The Town Of New Paltz Renews Overdue Cable Contract

After a seven-year dispute between the Town of New Paltz and Time Warner Cable, the company has agreed to return the unused line-extension funds once a new 10-year contract is approved by the State Public Service Commission.

The Town Public Access Advisory Committee and Time Warner Cable created a written agreement in December 2011 under then Town Supervisor Toni Hokanson that said the money would be returned to the town in a fund for educational public access, but the company went back on their word, Committee Chair Don Kerr said.

A year later, David Lent, a member of the Public Access Advisory Committee said the committee and current Town Supervisor Susan Zimet informed Time Warner that they would seek legal action against the company.

“In 2012, Susan Zimet and I turned up the heat,” Kerr said. “Zimet phoned the State Attorney General’s office and went over the head of our contact at Time Warner Cable.”

Lent, who served as town supervisor in 1995 when the original 10-year contract was first initialized, said during the last year, numerous issues the town had with the contract, such as franchise fees and language of the contract, had been resolved.      However when Time Warner decided they would only return the unused line-extension funds if they had control over its use the Public Access Advisory Committee and Town Board ceased the then six-year overdue contract renewal.

“The committee and Town Board at the time said, ‘No way’,” Lent said. “‘We aren’t going to let you sit on the money and tell the town how to spend it.’”

Lent said Zimet received a letter two weeks ago from Time Warner’s attorney stating that the company wanted to settle the disagreement, return the money and set up a new 10-year contract.

“The Town Board will move ahead and sign the contract,” he said. “We still have to identify a third contract and channel.”

Kerr said the Town has proposed to set aside $22,000 of the $208,000 for public access equipment, and the rest will go into the general fund Zimet and the Town Council will decide how to use.
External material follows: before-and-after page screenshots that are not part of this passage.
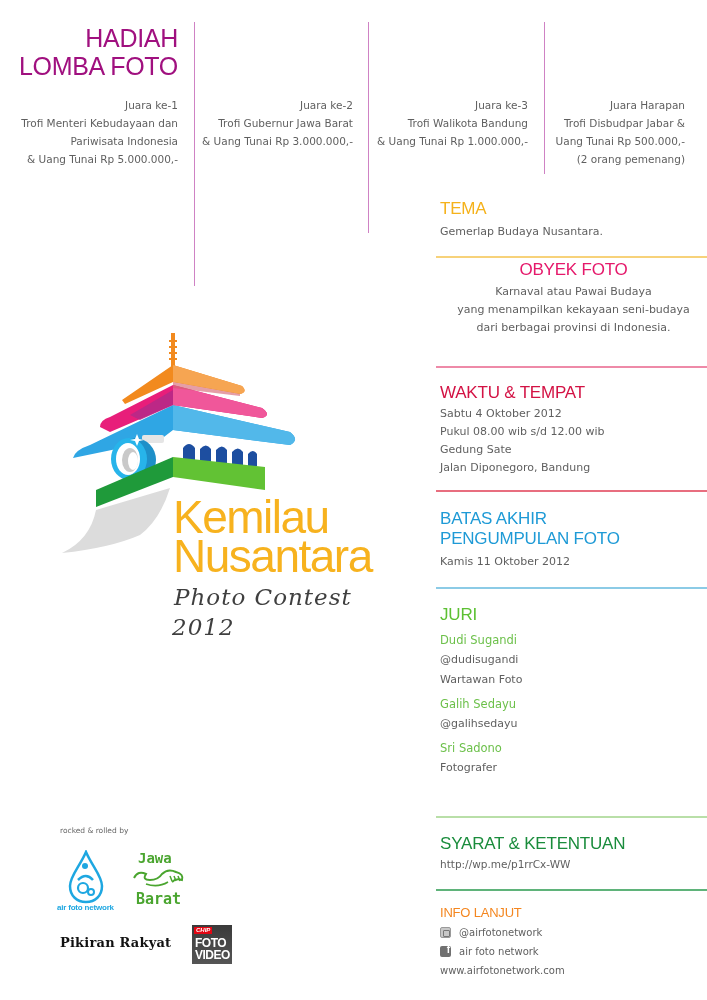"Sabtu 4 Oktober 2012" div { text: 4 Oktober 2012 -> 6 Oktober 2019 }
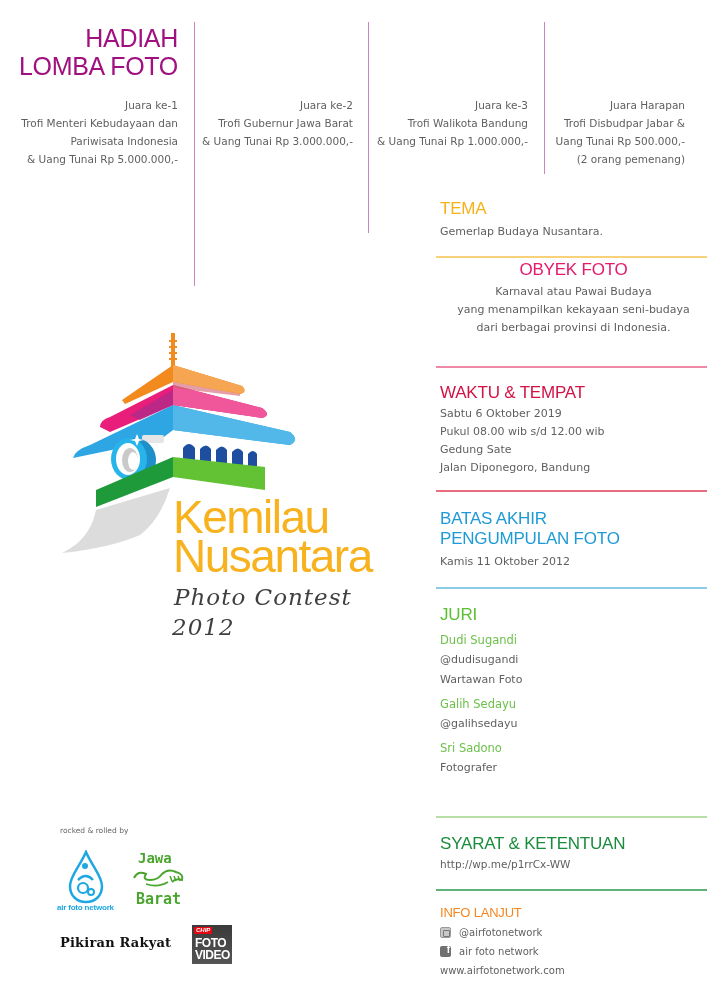"Barat" div.jb-text { font-size: 15px -> 10px }
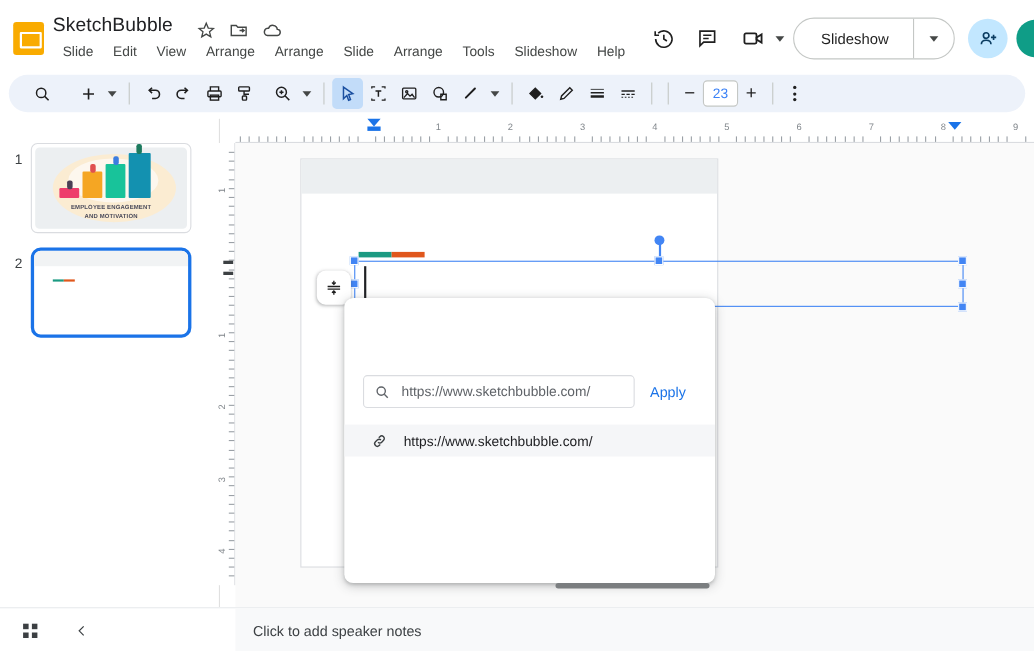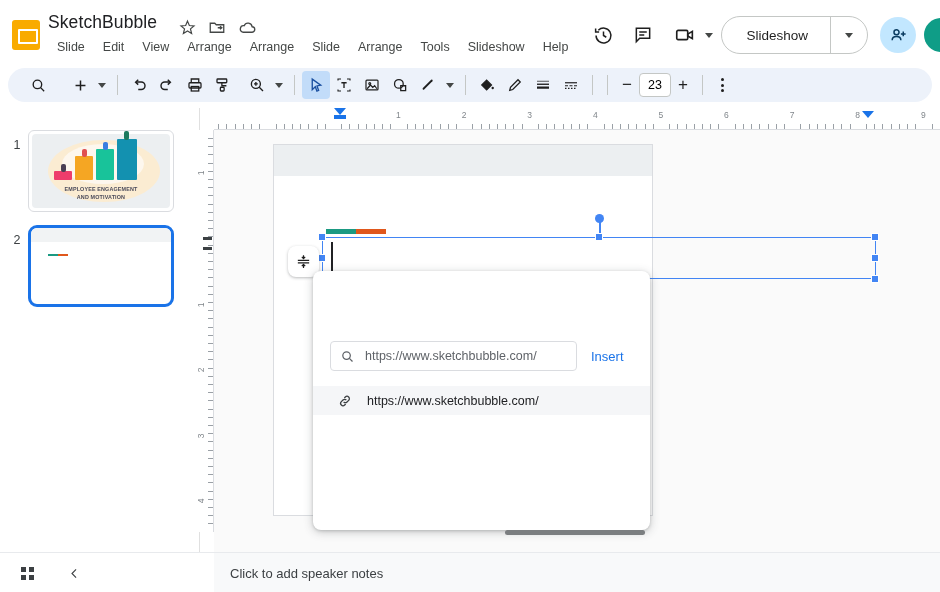"23" .size-box { color: #000000 -> #3b82f6 }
Under the old franchise agreement, however, Time Warner Cable would provide the town and village with $30,000 worth of equipment to support public access, but that money would be charged back to Time Warner Cable customers in the bills over time, Kerr said. The Town has agreed to take any equipment money from the $250,000, he said.

Although Kerr is excited this issue has been put behind the town and they can begin a new contract with the company, he said it was ultimately all about a large corporation trying to avoid “a large payout negotiated by their predecessors.”

Zimet is expected to sign the contract within the next few weeks after it is reviewed and approved by the state, Lent said.

“We believe everything is settled, but [it isn’t confirmed] until you read the documents, get a signature on it…it takes some time,” he said.